Share, and periodically review and practice it, with your support network. Adjust and update as needed.
Review your plan when current events are happening that could escalate into a real bad situation.
2a - Identify a personal support network of family, friends and others who help you on a routine basis. It is NOT a good plan to fend for yourself in a disaster or emergency. Designing a plan with your support network is a great way to tell them of your plans and encourage them to create their own plan. Discuss every aspect of your emergency plan with everyone in your support network. Make sure someone in your support network has an extra key to your home and knows where you keep your emergency supplies.

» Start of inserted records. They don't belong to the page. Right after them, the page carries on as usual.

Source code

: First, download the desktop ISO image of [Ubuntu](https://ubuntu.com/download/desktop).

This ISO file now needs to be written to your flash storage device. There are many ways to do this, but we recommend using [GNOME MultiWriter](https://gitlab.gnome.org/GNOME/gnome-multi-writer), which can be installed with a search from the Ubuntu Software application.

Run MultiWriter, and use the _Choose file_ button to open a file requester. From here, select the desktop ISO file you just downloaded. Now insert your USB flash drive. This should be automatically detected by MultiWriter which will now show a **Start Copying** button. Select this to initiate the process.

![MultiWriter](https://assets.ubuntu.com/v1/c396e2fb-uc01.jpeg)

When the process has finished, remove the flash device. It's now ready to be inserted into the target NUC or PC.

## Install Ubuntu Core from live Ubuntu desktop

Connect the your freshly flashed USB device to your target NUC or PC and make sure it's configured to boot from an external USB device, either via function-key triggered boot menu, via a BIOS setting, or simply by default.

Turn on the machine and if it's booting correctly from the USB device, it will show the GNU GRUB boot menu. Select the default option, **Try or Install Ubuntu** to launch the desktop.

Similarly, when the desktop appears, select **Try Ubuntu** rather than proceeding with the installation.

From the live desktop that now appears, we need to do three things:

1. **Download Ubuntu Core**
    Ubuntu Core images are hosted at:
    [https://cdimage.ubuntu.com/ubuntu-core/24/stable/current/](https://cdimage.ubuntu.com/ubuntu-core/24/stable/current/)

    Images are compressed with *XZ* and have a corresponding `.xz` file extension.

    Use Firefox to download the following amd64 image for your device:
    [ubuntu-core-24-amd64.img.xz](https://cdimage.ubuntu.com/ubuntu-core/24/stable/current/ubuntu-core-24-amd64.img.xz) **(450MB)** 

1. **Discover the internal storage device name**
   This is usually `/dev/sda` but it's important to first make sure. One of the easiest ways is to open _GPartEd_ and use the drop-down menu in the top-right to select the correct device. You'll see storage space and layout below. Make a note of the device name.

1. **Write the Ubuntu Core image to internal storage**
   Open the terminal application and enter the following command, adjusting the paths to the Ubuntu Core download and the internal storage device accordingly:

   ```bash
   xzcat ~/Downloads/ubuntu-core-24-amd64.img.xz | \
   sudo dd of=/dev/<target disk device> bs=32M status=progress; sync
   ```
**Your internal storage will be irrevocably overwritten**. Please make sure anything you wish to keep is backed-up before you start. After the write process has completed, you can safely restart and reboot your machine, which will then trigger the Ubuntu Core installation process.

2b - Designate a friend or family member, who is not local, to be the main contact and communications hub for the whole family. In an emergency, the best way to communicate with family members may be (if public local communications are disabled) one contact person who is not local and thus not in the affected area. That person can coordinate among other family members who may not be able to communicate because of issues in the surrounding area.
2c - Have several alternative destinations, in different directions, so you have choices in case of evacuation, or not able to reach your home. Inform your support network of your alternatives.
List a place to meet or go in case you are not at home, or together, when disaster strikes. List alternate locations, in sequence, if the others (including your home) are not accessible or you need to evacuate the area completely.
Consider and List the locations of out-of-area family and friends, local Emergency Shelters, Hospitals, Parks, Arenas, etc.